Les petits ghettos polonais (Nazisme - 2ième guerre mondiale)
183. Tuchin
Tuczyn, Tuchin en polonais, est une petite ville d’Ukraine, dans le district de Rovno, appartenant à la Pologne entre les deux guerres, puis occupée par l’Union Soviétique d’octobre 1939 à juin 1941. Environ 3.000 Juifs vivent à Tuchin lorsqu’arrive l’armée allemande, le 6 juin 1941.
Immediatement les Ukrainiens, avec le soutien des Allemands, lancent un pogrom: 70 Juifs sont tués, de nombreux autre blessés et des rues entières pillées. Le jour suivant arrive une unité du Sonderkommando 4a: pour «se faire la main», elle exécute 30 Juifs sur une liste préparée par les Ukrainiens. Le même mois, les Juifs sont obligés de porter l'insigne Juif (un brassard blanc avec une étoile jaune de David), de payer un rançon en or et de travailler au service des Allemands dans l'agriculture, les tanneries, et diverses entreprises. Un Judenrat est créé, dirigé par Gecel Schwarzman, un des hommes d'affaires de la ville et chef de la communauté juive. En subornant les Allemands, les Juifs parviennent à retarder jusqu’en 1942 la création d’un ghetto.
Après la liquidation des Juifs de Rovno mi - juillet 1942, quelques rescapés atrrivent à Tuchin et rapportent ce qui est arrivé dans leur ville. Les chefs de la communauté décident de résister. Gecel Schwarzman et son adjoint Meir Himmelfarb prennent la tête du mouvement et préparent un programme d'action qui tienne compte de la structure du ghetto, environ 70 maisons, disposées le long d'une seule rue. Le plan est de mettre le feu aux maisons, de tirer des coups de feu afin de semer la panique parmi les Allemands, et de filer le plus vite possible dans les forêts voisines. Avec des fonds du Judenrat, on achète du kérosène. Quatre «groupes de combat» sont organisés, disposant de cinq fusils, de vingt - cinq revolvers et de grenades à main. Un groupe de Juifs dont le travail forcé consiste à l’abattage d’arbres dans les forêts, tente, mais sans succès, de contacter l'unité de pertisans du colonel Dimitri Medvedev.
Lorsque la communauté juive se rassemble pour la prière du Yom Kippur (21 septembre 1942), les organisateurs de la résistance leur présentent le projet de révolte. Le 23 septembre, les Allemands cernent le ghetto. Les chefs de l'insurrection décrètent l’état d’alerte et les groupes de combat prennent leurs positions: deux près des deux portes du ghetto, un à la sortie de la rue principale, et le quatrième en réserve dans le bâtiment du Judenrat. Le 24 septembre à l'aube, les Allemands et la police auxiliaire ukrainienne se postent aux abords du ghetto. Au signal prévu, signal, le feu est mis à l’ensemble des maisons du ghetto et des entrepôts allemands voisins. Les groupes de combat commencent à tirer et des brêches sont ouvertes dans la clôture du ghetto, par lesquelles les Juifs commencent à s’échapper. 2.000 des 3.000 «résidants» du ghetto arrivent ainsi à fuir dans les forêts le jour même et la journée suivante.
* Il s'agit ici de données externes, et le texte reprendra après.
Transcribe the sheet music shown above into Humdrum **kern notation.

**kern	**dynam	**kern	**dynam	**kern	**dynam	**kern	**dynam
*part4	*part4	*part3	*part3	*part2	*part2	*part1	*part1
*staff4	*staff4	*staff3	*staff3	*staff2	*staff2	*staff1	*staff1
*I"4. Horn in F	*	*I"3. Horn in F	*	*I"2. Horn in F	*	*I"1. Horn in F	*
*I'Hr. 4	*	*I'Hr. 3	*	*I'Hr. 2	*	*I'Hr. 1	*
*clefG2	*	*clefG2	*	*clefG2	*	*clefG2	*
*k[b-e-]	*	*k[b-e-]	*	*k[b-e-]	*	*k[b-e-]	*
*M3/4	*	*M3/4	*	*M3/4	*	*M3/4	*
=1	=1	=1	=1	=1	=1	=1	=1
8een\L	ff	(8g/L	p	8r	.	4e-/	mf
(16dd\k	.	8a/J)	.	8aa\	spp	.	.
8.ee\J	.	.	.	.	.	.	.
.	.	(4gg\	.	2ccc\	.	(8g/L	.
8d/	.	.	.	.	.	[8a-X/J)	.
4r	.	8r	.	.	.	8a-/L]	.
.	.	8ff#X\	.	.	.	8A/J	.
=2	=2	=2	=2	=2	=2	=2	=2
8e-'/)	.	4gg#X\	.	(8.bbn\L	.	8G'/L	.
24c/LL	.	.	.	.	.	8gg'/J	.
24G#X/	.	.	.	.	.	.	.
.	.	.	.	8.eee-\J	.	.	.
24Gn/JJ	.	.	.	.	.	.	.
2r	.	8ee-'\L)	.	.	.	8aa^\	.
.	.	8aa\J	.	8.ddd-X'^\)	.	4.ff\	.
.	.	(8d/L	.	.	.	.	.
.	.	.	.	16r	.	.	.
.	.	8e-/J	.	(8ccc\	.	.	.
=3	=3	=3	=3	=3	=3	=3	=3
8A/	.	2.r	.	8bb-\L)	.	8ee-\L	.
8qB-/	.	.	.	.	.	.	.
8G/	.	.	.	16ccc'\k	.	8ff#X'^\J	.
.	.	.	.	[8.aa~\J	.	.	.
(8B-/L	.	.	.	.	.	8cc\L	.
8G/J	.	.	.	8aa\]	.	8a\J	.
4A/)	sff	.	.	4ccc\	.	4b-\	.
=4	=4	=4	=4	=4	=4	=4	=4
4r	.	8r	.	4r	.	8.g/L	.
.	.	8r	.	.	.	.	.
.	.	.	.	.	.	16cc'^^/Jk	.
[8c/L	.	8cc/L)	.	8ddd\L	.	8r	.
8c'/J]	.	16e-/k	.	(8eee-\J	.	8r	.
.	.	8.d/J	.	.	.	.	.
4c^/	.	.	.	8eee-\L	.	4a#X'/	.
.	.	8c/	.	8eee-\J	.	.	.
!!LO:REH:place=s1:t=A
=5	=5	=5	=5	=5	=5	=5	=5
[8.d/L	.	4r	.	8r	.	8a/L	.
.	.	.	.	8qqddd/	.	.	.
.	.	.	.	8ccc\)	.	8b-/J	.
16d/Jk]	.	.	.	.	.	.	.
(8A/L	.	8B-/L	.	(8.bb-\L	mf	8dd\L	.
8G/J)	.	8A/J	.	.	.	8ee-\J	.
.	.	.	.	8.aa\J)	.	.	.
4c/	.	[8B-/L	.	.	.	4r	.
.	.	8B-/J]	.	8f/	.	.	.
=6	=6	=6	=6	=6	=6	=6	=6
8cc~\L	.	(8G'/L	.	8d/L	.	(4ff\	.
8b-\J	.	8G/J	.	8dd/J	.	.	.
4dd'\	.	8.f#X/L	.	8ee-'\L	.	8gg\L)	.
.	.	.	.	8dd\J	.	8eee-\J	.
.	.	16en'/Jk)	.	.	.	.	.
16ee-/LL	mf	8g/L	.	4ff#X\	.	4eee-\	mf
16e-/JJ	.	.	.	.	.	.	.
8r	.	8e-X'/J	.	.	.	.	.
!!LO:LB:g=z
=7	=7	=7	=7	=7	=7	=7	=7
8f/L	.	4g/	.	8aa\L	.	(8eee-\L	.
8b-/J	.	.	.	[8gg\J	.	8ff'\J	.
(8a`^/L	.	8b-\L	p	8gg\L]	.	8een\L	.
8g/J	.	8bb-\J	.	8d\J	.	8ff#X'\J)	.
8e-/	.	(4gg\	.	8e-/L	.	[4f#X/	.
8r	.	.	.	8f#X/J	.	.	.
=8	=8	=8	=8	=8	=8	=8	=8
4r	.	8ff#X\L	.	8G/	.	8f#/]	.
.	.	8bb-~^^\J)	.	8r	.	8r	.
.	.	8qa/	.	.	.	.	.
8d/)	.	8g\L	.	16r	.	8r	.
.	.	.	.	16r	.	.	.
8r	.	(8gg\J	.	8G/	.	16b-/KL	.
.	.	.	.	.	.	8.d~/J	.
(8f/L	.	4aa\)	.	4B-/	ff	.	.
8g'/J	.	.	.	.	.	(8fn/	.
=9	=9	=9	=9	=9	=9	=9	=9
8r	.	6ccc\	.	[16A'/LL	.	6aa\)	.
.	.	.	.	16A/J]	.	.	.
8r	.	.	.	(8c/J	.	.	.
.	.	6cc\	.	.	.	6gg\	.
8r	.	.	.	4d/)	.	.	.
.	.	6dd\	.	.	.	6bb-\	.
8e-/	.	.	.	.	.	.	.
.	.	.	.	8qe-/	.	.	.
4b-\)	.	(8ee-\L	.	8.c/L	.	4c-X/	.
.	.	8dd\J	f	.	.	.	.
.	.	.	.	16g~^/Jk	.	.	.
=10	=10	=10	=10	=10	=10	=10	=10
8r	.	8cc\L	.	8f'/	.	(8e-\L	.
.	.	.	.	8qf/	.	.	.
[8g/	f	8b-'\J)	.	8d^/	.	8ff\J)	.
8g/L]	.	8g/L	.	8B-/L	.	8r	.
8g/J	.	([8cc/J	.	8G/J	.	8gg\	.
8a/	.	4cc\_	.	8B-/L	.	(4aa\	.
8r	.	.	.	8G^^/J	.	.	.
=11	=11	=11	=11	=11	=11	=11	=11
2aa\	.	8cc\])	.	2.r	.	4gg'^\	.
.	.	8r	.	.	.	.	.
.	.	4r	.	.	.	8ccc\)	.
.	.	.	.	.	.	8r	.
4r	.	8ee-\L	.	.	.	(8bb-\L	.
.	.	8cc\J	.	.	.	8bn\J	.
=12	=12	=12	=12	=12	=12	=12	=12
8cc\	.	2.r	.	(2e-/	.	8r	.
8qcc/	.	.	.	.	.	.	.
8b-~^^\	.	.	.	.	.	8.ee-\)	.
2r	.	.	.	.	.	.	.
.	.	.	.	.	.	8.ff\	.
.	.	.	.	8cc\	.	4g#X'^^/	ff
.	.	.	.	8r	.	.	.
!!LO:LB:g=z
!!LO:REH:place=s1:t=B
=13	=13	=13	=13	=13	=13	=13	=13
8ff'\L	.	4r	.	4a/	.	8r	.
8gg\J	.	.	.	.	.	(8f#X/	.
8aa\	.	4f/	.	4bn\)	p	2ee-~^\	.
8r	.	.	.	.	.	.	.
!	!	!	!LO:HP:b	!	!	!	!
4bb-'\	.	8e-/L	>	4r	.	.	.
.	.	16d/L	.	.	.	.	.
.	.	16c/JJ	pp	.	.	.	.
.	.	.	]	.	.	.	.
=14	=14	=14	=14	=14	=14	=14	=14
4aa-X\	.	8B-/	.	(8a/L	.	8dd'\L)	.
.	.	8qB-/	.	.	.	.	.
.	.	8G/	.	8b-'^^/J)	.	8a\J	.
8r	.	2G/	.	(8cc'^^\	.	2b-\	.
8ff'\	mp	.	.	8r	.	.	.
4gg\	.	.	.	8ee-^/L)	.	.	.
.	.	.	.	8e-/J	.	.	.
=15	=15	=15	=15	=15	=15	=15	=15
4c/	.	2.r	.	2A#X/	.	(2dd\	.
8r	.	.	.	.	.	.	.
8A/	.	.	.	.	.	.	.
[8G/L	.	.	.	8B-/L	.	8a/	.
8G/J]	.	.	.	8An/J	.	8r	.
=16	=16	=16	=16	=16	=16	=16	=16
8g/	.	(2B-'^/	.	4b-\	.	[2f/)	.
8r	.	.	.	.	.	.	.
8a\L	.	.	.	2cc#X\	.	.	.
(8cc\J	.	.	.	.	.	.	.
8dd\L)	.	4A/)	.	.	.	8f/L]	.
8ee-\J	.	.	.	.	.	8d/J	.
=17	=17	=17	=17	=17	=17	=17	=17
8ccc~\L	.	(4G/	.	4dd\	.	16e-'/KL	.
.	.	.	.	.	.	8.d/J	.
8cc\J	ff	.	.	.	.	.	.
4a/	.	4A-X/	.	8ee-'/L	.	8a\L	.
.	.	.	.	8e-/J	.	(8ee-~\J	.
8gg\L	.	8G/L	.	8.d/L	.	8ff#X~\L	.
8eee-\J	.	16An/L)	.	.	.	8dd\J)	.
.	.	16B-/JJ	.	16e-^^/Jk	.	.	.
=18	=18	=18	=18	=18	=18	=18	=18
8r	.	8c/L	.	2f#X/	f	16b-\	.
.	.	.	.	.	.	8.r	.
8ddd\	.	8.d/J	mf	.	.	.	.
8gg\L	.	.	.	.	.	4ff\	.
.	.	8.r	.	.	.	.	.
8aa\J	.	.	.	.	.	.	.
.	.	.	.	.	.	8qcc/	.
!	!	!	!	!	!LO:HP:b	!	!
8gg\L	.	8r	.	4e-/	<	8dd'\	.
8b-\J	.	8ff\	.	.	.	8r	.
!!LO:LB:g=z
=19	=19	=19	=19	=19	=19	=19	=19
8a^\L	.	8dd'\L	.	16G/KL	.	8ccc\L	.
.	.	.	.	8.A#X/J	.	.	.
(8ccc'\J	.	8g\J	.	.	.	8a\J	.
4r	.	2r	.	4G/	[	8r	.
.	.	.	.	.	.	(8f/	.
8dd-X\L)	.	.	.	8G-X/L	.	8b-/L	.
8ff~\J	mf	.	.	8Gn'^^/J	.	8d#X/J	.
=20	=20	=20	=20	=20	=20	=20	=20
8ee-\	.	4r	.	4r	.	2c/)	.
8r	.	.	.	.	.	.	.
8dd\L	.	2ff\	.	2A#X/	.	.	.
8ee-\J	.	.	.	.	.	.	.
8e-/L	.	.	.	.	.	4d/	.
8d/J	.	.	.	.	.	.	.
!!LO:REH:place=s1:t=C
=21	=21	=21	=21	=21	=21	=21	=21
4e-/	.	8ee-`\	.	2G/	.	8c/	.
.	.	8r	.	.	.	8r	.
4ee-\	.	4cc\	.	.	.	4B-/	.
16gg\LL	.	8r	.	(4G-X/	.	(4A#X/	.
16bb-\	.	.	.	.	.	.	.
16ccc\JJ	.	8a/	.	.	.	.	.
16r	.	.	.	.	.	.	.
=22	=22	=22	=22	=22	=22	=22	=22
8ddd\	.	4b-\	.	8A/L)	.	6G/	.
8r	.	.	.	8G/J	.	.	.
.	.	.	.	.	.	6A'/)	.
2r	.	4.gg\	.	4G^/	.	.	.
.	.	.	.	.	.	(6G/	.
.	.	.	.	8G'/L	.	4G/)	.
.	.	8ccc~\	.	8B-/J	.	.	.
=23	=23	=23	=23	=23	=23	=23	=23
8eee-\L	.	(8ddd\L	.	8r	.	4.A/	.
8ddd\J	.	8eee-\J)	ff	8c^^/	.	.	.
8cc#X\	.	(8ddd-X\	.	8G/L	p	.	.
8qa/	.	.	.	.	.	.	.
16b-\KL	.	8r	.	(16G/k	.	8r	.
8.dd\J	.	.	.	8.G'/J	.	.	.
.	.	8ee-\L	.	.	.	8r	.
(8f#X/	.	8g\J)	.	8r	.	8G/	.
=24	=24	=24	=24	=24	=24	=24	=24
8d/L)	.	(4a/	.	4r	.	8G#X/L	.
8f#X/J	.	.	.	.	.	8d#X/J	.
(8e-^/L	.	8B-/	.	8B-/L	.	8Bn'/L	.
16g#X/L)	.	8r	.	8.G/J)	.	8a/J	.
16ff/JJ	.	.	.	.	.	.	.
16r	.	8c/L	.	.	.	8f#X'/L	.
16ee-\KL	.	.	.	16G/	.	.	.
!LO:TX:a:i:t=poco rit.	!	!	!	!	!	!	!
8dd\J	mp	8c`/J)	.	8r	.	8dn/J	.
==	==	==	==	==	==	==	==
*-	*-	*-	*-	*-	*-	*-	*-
Les unités de combat juives tiennent durant deux jours, tuant plusieurs Allemands et policiers auxiliaires ukrainiens. L'insurrection s’achève samedi le 26 septembre avec la réddition des chefs de la révolte. Schwarzman et Himmelfarb sont immédiatement exécutés dans le cimetière Juif. Les 1.000 Juifs qui n’ont pas pu s’échapper sont massacrés.
La situation des 2.000 qui ont réussi à s’échapper reste tragique. Dans les trois jours, la moitié d'eux sont repris et tués. Environ 300 femmes avec des bébés, ne pouvant pas vivre dans la forêt, reviennent dans la ville. Toutes sont exécutées. Beaucoup d’autres meurent de faim ou de maladie dans la forêt, ou sont pris par les paysans et remis aux Allemands. D’autres, surtout des jeunes, rejoignent les unités de partisans soviétiques et tomberont en combattant. Quand Tuchin est libérée le 16 janvier 1944, environ 15 Juifs de la ville sont encore vivants.